[Activity]
Copy the stretch from "What number of" through "Answer: approximately 0°" with "azimuth" changed to "heading" and nothing else altered.

Data for this task Block Start

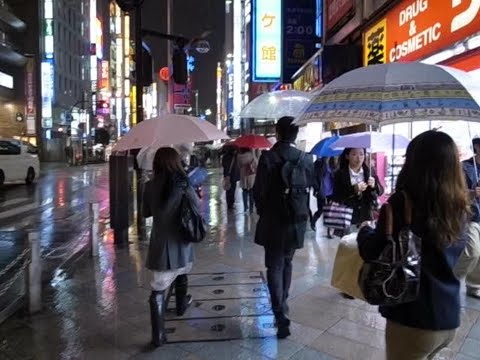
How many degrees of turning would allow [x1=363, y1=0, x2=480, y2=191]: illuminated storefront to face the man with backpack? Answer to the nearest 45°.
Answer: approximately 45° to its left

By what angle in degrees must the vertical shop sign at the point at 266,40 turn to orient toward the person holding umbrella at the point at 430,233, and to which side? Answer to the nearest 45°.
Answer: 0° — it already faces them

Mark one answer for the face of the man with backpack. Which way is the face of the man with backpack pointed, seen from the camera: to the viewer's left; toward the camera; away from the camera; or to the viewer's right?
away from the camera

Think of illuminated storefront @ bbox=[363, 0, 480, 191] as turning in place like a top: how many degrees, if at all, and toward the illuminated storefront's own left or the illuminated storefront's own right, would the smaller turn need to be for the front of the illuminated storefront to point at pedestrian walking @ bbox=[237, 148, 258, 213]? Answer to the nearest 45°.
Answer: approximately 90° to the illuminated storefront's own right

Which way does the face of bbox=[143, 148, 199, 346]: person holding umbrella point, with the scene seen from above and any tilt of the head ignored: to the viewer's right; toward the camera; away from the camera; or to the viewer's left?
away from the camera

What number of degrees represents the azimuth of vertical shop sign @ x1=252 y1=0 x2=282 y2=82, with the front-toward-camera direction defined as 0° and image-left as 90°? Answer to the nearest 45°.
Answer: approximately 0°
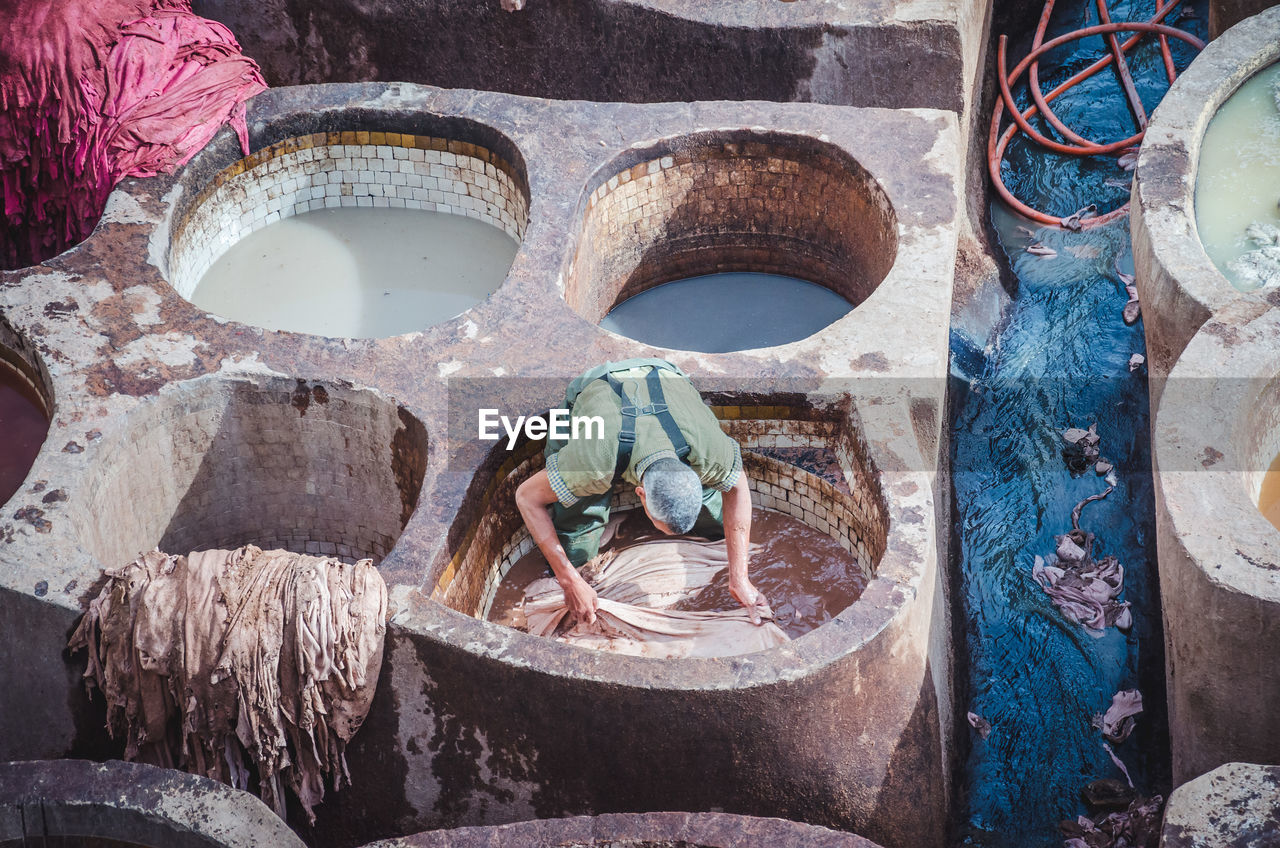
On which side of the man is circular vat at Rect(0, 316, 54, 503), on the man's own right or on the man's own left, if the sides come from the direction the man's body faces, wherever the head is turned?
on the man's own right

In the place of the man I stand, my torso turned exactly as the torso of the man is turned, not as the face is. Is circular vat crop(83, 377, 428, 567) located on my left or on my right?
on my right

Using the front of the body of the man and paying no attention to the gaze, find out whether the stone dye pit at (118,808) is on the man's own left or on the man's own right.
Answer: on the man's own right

Data for this task Block End

[Response area]
What number of degrees represents the heading of vertical shop sign @ x1=252 y1=0 x2=282 y2=82, with the front-toward-camera direction defined as 0° and image-left as 90°? Answer to the nearest 45°.
Answer: approximately 0°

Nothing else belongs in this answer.